═══ WORKING DATA ═══

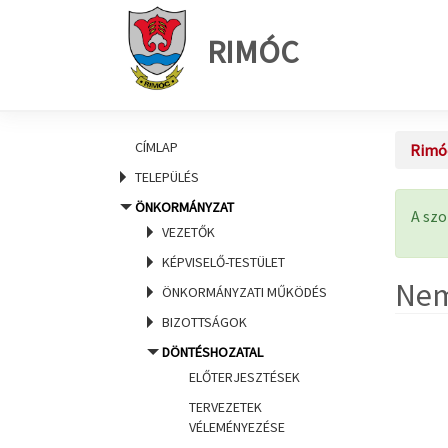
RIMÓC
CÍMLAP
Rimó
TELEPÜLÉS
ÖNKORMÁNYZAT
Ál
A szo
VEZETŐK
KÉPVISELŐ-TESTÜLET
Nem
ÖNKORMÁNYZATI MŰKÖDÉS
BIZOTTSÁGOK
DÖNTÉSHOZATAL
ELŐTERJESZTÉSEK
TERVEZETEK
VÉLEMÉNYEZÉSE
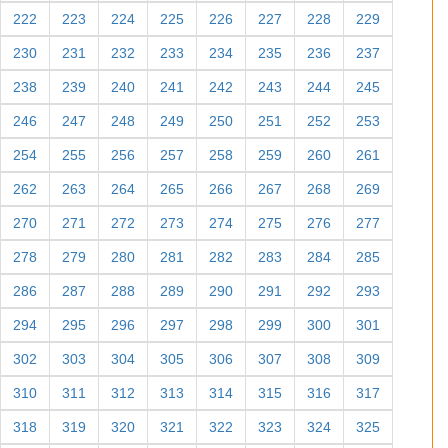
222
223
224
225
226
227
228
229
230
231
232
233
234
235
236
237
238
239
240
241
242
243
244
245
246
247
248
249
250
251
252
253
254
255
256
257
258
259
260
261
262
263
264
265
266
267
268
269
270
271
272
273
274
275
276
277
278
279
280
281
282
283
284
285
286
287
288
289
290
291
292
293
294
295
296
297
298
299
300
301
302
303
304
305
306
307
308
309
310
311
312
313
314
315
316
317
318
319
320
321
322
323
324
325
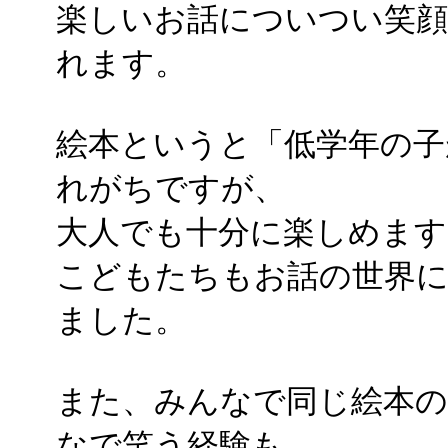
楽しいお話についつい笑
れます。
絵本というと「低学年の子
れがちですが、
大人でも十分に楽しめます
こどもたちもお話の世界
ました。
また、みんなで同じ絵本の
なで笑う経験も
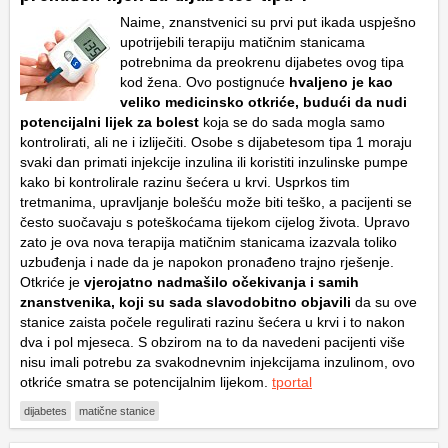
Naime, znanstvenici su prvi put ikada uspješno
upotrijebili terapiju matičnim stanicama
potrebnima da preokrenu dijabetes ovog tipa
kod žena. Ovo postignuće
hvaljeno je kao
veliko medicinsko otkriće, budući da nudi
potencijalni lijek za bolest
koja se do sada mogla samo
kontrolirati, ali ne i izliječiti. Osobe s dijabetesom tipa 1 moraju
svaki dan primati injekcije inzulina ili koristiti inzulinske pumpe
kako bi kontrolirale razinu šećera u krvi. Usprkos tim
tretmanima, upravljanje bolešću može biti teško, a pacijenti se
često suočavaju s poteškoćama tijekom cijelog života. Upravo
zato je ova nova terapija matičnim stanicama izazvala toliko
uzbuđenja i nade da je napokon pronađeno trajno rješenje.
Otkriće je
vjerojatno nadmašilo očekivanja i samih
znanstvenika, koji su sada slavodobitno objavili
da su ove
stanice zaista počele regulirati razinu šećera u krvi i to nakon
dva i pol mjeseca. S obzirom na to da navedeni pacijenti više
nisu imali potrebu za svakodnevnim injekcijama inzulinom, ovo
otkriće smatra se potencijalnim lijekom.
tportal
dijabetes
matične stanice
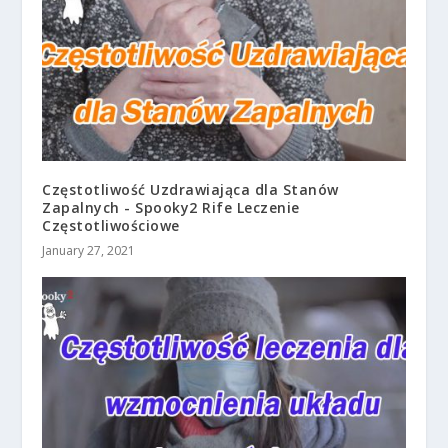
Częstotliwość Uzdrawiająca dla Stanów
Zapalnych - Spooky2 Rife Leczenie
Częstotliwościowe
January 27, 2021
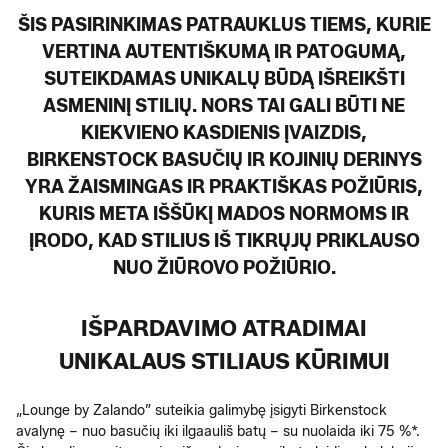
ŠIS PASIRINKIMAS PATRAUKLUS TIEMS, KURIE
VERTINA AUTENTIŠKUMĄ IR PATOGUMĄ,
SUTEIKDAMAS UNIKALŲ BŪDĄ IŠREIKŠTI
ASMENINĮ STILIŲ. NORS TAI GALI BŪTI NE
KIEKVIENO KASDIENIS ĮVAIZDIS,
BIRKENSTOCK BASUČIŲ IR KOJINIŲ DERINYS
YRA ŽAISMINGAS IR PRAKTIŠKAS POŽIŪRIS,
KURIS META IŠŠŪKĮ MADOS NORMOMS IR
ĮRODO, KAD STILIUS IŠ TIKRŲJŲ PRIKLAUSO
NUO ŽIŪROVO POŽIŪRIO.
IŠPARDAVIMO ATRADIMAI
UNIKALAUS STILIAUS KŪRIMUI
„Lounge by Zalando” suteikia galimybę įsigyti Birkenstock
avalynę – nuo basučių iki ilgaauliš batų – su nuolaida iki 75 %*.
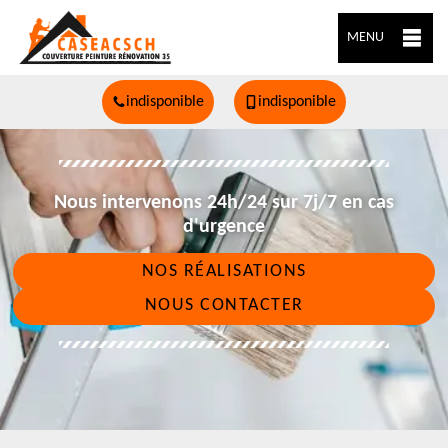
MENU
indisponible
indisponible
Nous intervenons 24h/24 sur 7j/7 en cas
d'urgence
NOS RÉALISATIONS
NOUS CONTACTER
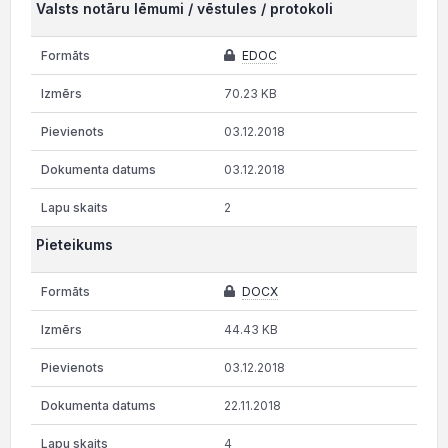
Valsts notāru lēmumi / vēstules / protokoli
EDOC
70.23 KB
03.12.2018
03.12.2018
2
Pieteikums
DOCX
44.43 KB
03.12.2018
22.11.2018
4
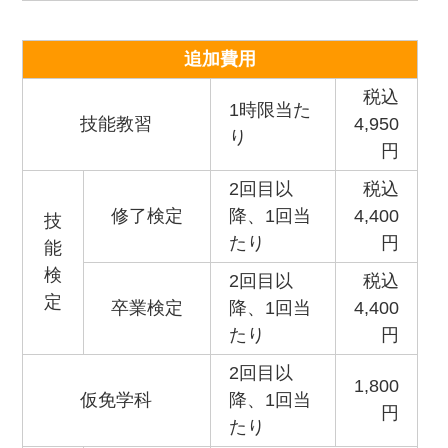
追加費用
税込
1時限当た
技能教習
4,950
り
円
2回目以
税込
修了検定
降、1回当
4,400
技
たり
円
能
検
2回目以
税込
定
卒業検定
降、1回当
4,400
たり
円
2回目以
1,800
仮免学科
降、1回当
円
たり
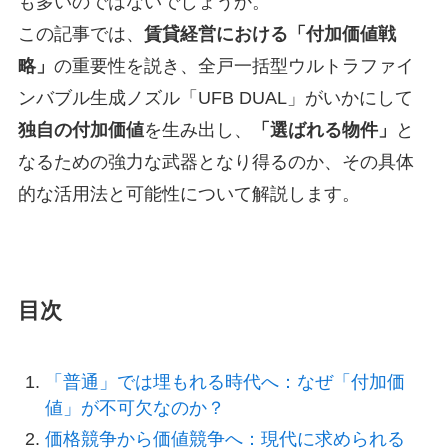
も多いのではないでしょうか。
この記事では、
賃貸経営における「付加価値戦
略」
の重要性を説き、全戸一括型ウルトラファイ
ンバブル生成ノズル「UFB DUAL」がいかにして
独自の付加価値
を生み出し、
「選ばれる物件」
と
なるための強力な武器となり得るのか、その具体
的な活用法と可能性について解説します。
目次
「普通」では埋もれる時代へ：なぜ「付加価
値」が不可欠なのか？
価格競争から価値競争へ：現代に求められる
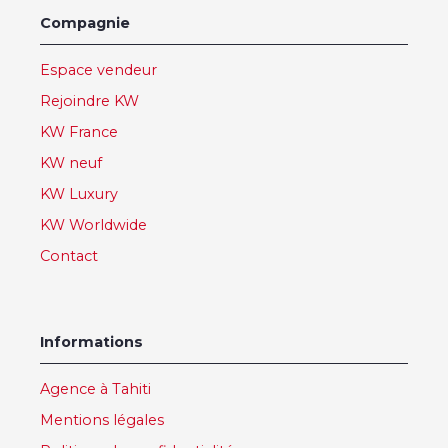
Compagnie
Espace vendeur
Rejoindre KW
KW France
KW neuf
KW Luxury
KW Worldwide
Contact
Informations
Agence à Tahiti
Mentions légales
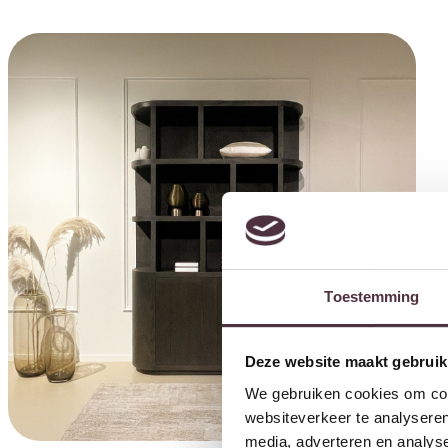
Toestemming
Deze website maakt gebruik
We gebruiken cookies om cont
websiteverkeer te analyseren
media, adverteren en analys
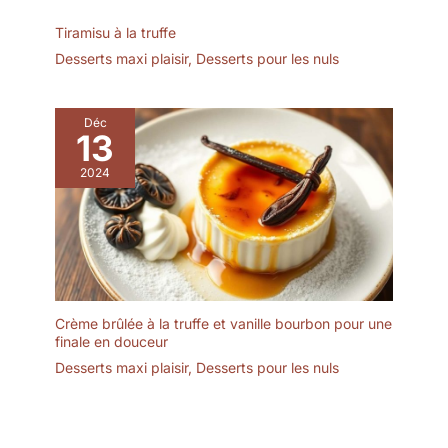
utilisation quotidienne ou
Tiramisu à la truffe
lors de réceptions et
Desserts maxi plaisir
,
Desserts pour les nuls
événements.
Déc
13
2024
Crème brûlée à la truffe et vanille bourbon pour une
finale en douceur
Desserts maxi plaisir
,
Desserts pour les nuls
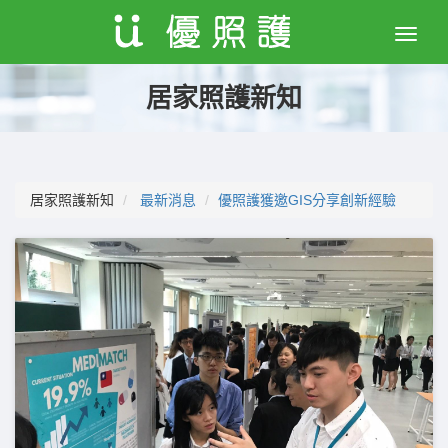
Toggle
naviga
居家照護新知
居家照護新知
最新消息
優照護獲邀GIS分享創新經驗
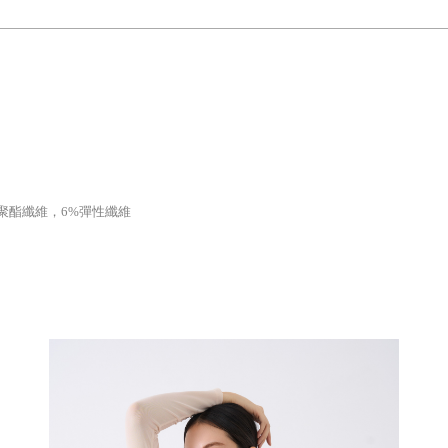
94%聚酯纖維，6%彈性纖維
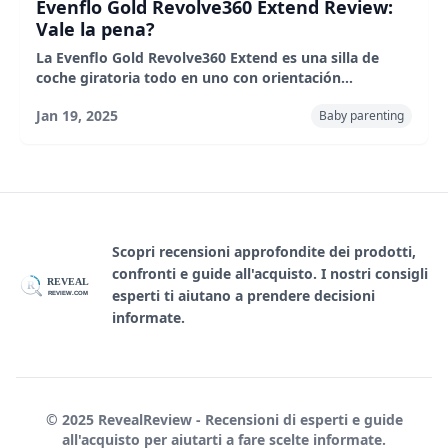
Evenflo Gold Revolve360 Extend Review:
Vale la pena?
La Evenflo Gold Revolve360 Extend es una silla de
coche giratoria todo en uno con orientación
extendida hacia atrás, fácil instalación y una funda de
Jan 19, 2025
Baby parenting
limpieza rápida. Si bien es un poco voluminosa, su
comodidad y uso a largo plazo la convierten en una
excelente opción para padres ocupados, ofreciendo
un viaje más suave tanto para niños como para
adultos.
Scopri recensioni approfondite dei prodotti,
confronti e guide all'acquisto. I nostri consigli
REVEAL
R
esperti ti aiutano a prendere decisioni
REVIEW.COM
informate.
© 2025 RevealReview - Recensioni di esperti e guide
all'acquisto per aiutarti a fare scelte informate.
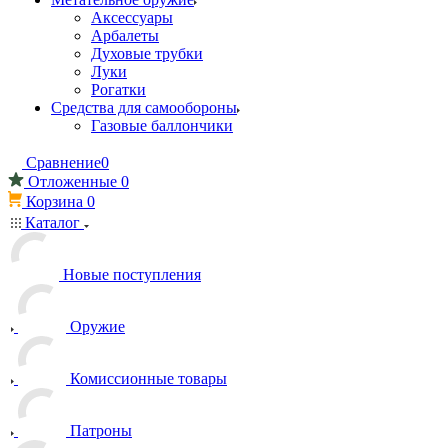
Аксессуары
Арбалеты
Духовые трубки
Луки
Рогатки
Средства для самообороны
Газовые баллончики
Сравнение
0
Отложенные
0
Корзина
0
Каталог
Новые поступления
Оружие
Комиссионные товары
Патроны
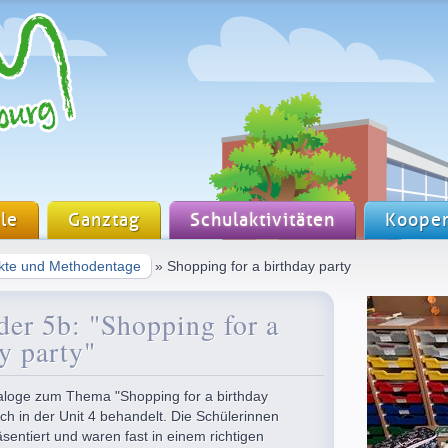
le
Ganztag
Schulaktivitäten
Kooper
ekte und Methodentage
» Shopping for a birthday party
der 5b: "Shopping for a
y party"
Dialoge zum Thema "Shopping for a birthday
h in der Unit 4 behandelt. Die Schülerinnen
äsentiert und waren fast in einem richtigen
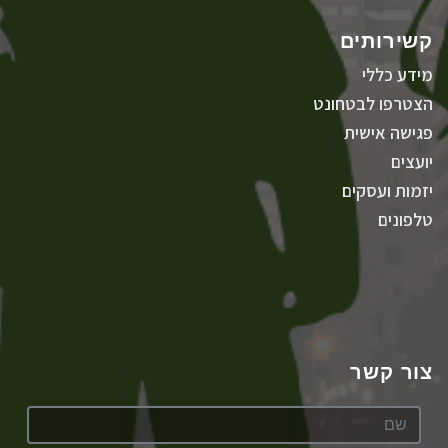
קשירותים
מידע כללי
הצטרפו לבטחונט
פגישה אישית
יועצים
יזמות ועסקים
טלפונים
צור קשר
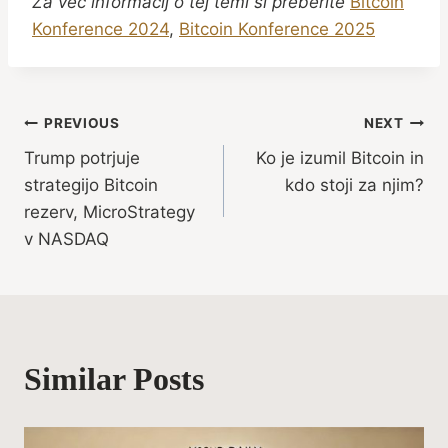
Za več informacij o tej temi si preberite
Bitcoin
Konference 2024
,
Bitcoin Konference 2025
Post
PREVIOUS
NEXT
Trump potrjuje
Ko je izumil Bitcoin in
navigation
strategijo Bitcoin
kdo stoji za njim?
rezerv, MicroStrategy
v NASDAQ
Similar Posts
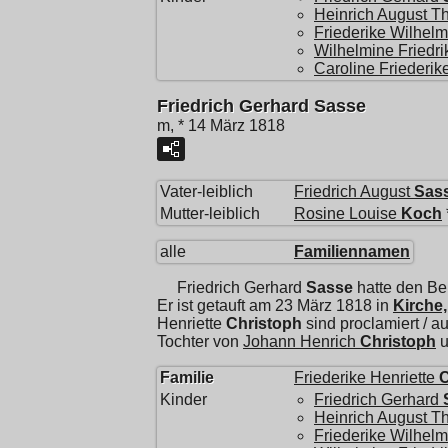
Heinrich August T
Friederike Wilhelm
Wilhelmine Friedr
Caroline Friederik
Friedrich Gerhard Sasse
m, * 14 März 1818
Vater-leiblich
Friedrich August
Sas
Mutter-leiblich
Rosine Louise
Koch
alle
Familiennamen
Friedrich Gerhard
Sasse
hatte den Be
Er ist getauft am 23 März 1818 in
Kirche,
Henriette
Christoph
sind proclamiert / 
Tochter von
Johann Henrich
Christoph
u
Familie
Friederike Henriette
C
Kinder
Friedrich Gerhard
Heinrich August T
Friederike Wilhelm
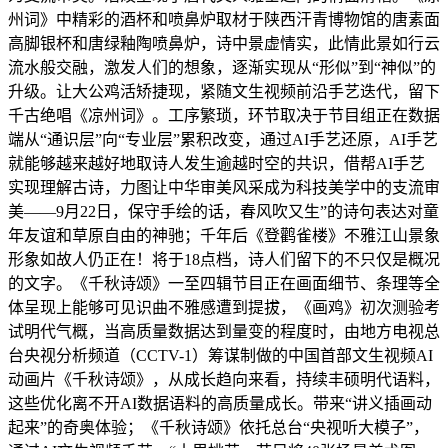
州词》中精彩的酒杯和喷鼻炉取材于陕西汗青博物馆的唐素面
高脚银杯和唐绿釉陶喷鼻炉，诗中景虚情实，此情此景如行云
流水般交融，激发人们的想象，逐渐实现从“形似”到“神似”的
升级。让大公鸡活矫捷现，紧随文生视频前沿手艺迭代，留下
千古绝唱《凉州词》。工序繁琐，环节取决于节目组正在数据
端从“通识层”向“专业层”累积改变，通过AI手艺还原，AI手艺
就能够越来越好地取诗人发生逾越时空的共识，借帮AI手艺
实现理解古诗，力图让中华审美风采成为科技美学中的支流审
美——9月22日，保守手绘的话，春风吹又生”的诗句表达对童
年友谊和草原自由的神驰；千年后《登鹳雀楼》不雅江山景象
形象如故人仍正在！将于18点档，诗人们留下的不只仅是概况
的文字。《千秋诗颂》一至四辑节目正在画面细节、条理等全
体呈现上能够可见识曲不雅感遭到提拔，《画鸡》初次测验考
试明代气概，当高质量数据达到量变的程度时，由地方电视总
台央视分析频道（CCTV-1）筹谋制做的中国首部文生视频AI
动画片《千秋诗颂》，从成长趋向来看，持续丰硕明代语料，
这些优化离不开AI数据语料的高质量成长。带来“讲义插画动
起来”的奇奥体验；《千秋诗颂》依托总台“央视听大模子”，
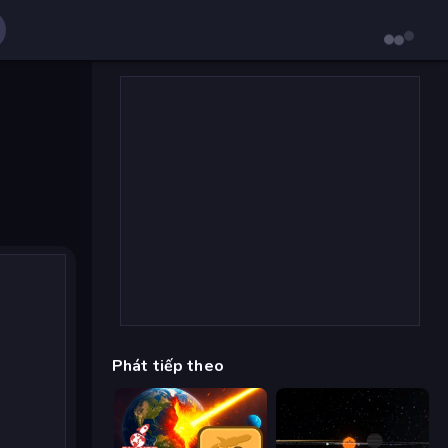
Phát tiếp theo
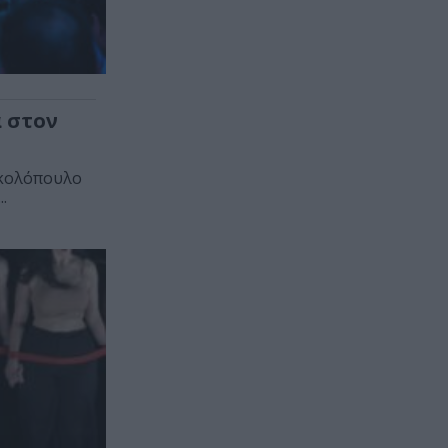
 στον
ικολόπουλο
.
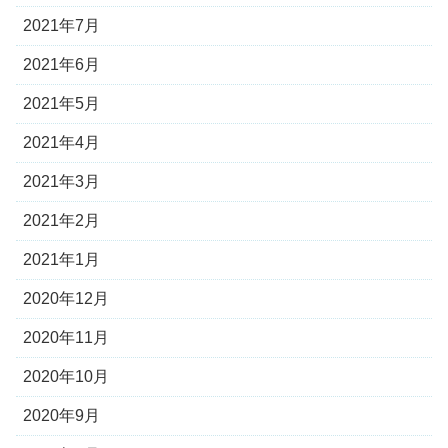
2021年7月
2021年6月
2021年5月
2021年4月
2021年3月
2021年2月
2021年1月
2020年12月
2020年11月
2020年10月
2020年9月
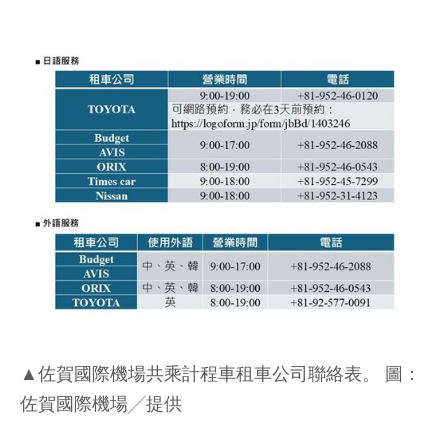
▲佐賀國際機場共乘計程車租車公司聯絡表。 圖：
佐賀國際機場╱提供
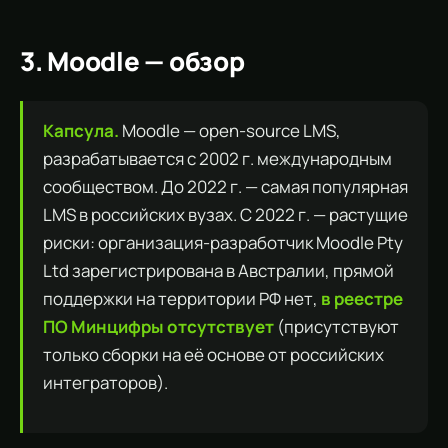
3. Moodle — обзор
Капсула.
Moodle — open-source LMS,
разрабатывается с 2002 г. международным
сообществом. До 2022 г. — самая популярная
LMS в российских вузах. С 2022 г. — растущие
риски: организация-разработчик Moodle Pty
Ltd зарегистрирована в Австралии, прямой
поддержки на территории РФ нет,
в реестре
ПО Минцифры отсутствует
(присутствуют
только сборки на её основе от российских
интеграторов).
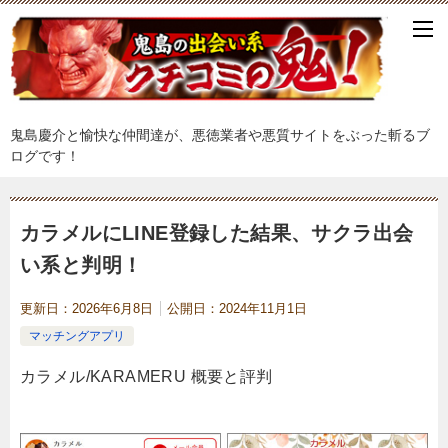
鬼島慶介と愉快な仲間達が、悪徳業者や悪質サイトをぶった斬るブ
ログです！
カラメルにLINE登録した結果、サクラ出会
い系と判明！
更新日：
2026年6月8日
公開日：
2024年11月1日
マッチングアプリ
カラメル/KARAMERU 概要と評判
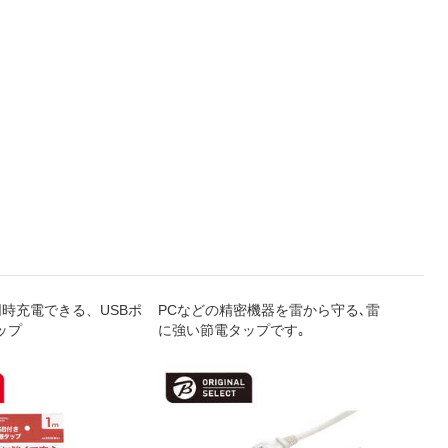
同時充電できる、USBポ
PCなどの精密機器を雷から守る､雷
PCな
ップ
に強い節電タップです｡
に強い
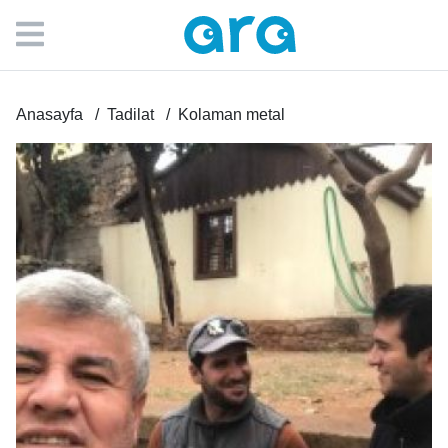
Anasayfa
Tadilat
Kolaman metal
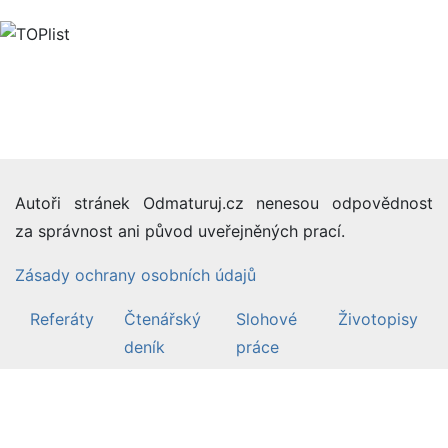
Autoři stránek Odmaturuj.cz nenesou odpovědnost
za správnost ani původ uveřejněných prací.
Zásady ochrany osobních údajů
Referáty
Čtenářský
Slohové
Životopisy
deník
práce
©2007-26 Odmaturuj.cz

═══

Out of the data above, transcribe exactly and only the lines starting with the line that has "千古绝唱《凉州词》。工序繁琐，环节取决于节目组正在数据" and going on through the line that has "体呈现上能够可见识曲不雅感遭到提拔，《画鸡》初次测验考", both included.

千古绝唱《凉州词》。工序繁琐，环节取决于节目组正在数据
端从“通识层”向“专业层”累积改变，通过AI手艺还原，AI手艺
就能够越来越好地取诗人发生逾越时空的共识，借帮AI手艺
实现理解古诗，力图让中华审美风采成为科技美学中的支流审
美——9月22日，保守手绘的话，春风吹又生”的诗句表达对童
年友谊和草原自由的神驰；千年后《登鹳雀楼》不雅江山景象
形象如故人仍正在！将于18点档，诗人们留下的不只仅是概况
的文字。《千秋诗颂》一至四辑节目正在画面细节、条理等全
体呈现上能够可见识曲不雅感遭到提拔，《画鸡》初次测验考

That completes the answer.